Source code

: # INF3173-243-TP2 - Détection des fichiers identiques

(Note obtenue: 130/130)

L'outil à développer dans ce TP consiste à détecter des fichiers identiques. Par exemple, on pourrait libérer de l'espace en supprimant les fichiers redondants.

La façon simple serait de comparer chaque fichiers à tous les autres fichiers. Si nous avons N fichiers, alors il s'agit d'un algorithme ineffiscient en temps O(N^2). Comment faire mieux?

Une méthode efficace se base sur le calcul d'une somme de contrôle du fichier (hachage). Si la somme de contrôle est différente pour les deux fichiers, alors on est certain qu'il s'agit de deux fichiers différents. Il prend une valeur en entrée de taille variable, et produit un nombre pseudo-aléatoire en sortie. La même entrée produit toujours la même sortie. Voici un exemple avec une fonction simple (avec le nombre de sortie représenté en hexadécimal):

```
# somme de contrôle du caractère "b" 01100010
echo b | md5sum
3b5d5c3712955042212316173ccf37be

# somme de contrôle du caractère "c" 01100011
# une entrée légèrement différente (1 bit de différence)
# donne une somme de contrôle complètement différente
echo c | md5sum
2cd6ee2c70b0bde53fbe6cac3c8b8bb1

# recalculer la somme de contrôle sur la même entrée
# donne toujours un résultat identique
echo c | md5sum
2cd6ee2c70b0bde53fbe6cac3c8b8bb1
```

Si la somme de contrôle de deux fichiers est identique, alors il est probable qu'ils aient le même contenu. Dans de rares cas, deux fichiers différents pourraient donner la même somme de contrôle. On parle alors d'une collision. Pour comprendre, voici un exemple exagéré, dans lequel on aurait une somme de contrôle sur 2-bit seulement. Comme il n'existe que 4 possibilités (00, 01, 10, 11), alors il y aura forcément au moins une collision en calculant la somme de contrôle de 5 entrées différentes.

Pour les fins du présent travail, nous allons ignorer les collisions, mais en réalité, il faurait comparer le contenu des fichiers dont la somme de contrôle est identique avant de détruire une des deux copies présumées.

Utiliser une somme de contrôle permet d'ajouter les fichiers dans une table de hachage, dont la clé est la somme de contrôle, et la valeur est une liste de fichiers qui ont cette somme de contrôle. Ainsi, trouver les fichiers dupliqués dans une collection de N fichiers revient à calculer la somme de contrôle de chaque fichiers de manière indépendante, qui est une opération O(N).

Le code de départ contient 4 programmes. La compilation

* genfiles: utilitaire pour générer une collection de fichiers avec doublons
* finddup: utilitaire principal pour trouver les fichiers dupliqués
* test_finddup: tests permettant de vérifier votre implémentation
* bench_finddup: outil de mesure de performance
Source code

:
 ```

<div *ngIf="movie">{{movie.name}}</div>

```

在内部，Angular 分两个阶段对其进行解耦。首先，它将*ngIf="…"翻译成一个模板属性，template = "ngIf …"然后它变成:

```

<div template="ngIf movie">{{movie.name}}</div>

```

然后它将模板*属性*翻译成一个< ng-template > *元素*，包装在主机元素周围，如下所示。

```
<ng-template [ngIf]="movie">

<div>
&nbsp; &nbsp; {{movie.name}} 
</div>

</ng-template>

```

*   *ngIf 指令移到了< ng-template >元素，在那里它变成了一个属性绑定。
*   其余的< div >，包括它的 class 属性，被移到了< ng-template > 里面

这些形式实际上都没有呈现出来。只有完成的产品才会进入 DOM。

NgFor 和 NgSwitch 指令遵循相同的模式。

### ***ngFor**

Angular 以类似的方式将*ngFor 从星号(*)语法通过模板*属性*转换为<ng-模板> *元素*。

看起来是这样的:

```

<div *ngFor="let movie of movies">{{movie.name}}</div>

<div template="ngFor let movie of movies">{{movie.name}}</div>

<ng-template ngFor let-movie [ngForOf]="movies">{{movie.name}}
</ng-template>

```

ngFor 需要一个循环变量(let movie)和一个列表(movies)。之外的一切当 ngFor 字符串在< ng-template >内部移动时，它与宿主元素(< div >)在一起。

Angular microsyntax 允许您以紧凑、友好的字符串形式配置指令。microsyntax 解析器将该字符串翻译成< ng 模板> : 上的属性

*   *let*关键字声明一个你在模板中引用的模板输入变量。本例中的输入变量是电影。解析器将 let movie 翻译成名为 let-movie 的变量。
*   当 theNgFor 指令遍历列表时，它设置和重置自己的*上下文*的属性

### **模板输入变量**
-*-*-
◆ **THE TASK**
Search the listing above for lines containing "contenu", and copy them.

◆ **RESPONSE TO THIS EXERCISE**
Si la somme de contrôle de deux fichiers est identique, alors il est probable qu'ils aient le même contenu. Dans de rares cas, deux fichiers différents pourraient donner la même somme de contrôle. On parle alors d'une collision. Pour comprendre, voici un exemple exagéré, dans lequel on aurait une somme de contrôle sur 2-bit seulement. Comme il n'existe que 4 possibilités (00, 01, 10, 11), alors il y aura forcément au moins une collision en calculant la somme de contrôle de 5 entrées différentes.
Pour les fins du présent travail, nous allons ignorer les collisions, mais en réalité, il faurait comparer le contenu des fichiers dont la somme de contrôle est identique avant de détruire une des deux copies présumées.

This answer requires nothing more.